L’amour ? C’est un risque « comme les rages de dents, les hémorroïdes, ou les accidents de la circulation.  » Le sexe ? C’est un truc implacable, d’ailleurs « si les hommes obéissaient à leur cerveau, plutôt qu’à leurs testicules, ils ne se marieraient jamais ». La femme (celle-ci ou une autre…) ? « Elle passera sa vie à torcher des derrières et à faire la vaisselle », et un peu plus loin, « elle sera aussi raffinée qu’une huile de vidange, mais ce sera une VRAIE femme ». L’homme (en l’occurrence le narrateur), lui, sait tout, a tout compris, du sexe, de l’amour, de la vie. La preuve ? Il tue son amoureuse, la fantasque Jacqui, et le bébé qu’elle porte par la même occasion. C’est la seule solution, le seul remède. Sinon, où va-t-on ?
Jacqui (le roman) est un catalogue genre La Redoute (ou Manufrance pour les nostalgiques) d’une ribambelle de clichés – d’horreurs – enfilés les uns derrière les autres sur la gent féminine, en gros de la pute à la mère, et l’on reste pourtant scotché à la logorrhée de l’auteur, Peter Loughran. C’est qu’ici tout est question de tonus, de rythme, d’humour si noir qu’il frôle le désespoir, le désamour, la solitude. Écrit au début des années 80, ce joyau sardonique doit se lire au second degré (et même davantage) quand la fiction flirte avec l’histoire, l’analyse sociologique. Le narrateur-tueur est un déglingué (comme le Zombi de Joyce Carol Oates), n’empêche, il a l’intelligence pointue.
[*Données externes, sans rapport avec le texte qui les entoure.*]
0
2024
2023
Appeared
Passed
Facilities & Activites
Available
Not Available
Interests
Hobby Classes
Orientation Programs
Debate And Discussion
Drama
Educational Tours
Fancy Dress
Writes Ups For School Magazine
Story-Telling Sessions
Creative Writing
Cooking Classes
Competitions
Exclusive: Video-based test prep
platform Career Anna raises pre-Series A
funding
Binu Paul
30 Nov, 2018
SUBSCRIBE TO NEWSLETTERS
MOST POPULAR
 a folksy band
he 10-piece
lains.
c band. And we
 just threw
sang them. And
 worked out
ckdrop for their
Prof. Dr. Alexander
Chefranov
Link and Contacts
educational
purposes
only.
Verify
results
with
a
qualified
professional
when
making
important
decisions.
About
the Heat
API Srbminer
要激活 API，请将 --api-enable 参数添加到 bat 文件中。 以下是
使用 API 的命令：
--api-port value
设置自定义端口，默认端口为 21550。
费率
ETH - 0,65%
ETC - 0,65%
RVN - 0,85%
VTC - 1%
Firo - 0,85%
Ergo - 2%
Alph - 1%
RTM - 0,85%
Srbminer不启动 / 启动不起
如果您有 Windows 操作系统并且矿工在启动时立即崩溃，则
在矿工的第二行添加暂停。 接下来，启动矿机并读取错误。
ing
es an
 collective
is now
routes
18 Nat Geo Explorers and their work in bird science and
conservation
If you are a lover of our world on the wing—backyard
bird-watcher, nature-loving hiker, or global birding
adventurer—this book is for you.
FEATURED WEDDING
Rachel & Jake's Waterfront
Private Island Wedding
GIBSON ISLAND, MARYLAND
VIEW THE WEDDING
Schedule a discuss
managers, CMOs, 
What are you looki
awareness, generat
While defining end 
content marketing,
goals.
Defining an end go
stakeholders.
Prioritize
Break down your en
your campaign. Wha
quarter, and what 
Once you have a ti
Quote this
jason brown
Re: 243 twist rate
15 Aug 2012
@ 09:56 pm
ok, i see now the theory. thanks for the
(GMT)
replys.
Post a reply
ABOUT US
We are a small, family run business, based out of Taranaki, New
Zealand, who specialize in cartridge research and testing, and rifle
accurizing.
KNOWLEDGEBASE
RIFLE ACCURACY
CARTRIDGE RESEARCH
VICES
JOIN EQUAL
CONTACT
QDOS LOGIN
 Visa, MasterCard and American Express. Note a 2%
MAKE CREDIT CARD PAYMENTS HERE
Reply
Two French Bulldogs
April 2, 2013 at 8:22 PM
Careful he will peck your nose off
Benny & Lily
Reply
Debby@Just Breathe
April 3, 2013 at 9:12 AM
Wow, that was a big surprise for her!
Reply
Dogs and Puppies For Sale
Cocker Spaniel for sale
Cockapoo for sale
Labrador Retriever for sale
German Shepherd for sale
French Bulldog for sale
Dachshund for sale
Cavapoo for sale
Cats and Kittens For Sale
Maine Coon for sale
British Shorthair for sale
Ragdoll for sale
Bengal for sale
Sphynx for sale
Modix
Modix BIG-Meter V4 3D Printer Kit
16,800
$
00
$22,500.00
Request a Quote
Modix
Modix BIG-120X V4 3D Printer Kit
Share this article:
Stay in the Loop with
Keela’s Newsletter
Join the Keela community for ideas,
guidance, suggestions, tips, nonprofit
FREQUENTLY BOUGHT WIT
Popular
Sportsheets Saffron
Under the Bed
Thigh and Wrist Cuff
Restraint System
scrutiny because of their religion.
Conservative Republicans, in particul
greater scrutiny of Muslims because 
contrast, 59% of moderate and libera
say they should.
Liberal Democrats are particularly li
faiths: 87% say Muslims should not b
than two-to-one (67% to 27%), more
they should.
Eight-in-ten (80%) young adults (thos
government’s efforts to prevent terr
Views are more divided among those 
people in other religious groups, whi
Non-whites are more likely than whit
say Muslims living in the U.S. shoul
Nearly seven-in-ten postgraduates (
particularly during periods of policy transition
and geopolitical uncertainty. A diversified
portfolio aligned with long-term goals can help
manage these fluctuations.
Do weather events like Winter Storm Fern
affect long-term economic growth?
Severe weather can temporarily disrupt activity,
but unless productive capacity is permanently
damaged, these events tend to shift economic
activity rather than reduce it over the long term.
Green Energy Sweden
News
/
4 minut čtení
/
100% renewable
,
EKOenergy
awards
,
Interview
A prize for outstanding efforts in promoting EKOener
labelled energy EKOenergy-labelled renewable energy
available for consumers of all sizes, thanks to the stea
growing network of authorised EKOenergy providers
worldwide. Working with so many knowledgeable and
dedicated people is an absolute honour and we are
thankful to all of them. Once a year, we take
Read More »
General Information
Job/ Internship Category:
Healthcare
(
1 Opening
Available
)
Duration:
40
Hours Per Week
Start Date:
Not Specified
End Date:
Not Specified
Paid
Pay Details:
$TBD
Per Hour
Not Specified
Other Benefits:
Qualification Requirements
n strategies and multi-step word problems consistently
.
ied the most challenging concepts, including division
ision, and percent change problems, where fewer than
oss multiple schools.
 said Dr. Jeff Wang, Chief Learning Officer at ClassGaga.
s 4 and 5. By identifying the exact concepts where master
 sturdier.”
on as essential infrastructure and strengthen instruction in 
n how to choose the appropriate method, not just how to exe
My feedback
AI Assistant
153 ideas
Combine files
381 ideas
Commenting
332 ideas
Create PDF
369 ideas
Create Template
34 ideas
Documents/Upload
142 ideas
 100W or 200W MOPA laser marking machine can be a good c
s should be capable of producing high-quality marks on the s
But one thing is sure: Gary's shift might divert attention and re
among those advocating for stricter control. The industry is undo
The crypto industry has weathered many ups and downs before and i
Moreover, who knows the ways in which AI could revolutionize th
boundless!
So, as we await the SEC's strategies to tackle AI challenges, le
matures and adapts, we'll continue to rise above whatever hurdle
Il lit Servitude humaine et trouve en Somerset Maugham un frère – même rage, même dégoût.
De Peter Loughran, on ne sait rien, sinon qu’il a écrit un « livre culte », Londres Express, publié par le Marcel Duhamel de la Série noire en 1967, sinon aussi que Manchette le qualifiait de « dingue ». Dingue, c’est toujours très tendance !

Martine Laval

Jacqui, de Peter Loughran
Traduit de l’anglais par Jean-Paul Gratias, Tusitala, 248 pages, 20

Jacqui s’en foutait Par Martine Laval
Le Matricule des Anges n°195 , juillet 2018.